Deer caught in headlights on I-15 totals car

Stock photo, St. George News

IRON COUNTY — Utah visitors from California on their way home from Salt Lake City had an unexpected delay Monday morning when their rental car collided with a doe that ran in front of them on Interstate 15 near Parowan.

The Utah Highway Patrol was dispatched to southbound milepost 74 at 8:11 a.m., UHP Trooper Adam Gibbs said, after a Honda Civic smashed into a doe on the interstate. Though it was reported to St. George News that a lane was closed, Gibbs said there were no road closures as a result of the collision.

“The car had stopped in the lane of travel,” he said, explaining the accident occurred on the inside lane of I-15 just south of the Parowan exchange. “When I got there, I just pushed (the disabled car) out of the way with my car.”

There were no reported injuries to the 34-year-old driver of the Honda Civic or his friend whom he was traveling with, Gibbs said, but the Civic’s front end was most likely totalled and the deer did not make it.

Gibbs said the accident was an unavoidable situation and the driver did the best thing he could have done by not swerving, letting the collision occur.

“You don’t swerve at all,” he said. “You just take it.”

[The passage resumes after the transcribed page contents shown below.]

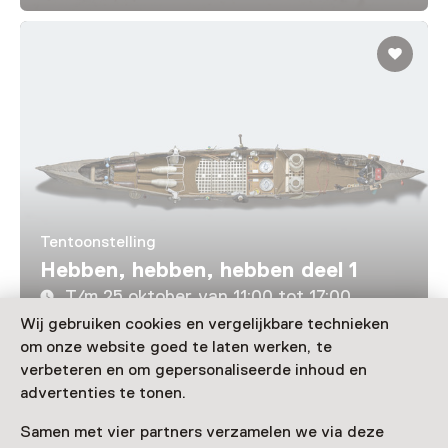
Tentoonstelling
Hebben, hebben, hebben deel 1
T/m 25 oktober van 11:00 tot 17:00
Wij gebruiken cookies en vergelijkbare technieken
om onze website goed te laten werken, te
Laad meer
verbeteren en om gepersonaliseerde inhoud en
advertenties te tonen.
Samen met vier partners verzamelen we via deze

Swerving to avoid an animal that runs in front of you while driving is more dangerous than just taking the brunt of the impact most times, Gibbs said. The last incident he went to where the driver swerved to avoid an elk in the road required transport to the hospital by Life Flight, he said.

“He ended up going off the road, rolling four times and ended up having to be lifeflighted,” Gibbs said. While hitting a deer or elk in the road may damage a vehicle significantly, he said, the alternative causes damage to those inside of the car.

Hits may not always occur from the front either, Gibbs said, stating that he was in a deer collision once where the deer ran right into the side of his vehicle.

There are a large number of deer who graze in the fields in the Summit area and along other parts of the stretch of valley along I-15, Gibbs said, and there is no way of knowing where or when one of them may jump in front of a driver. 

“Going slower is not going to help,” Gibbs said. “If they are going to hit a deer, they are going to hit a deer.”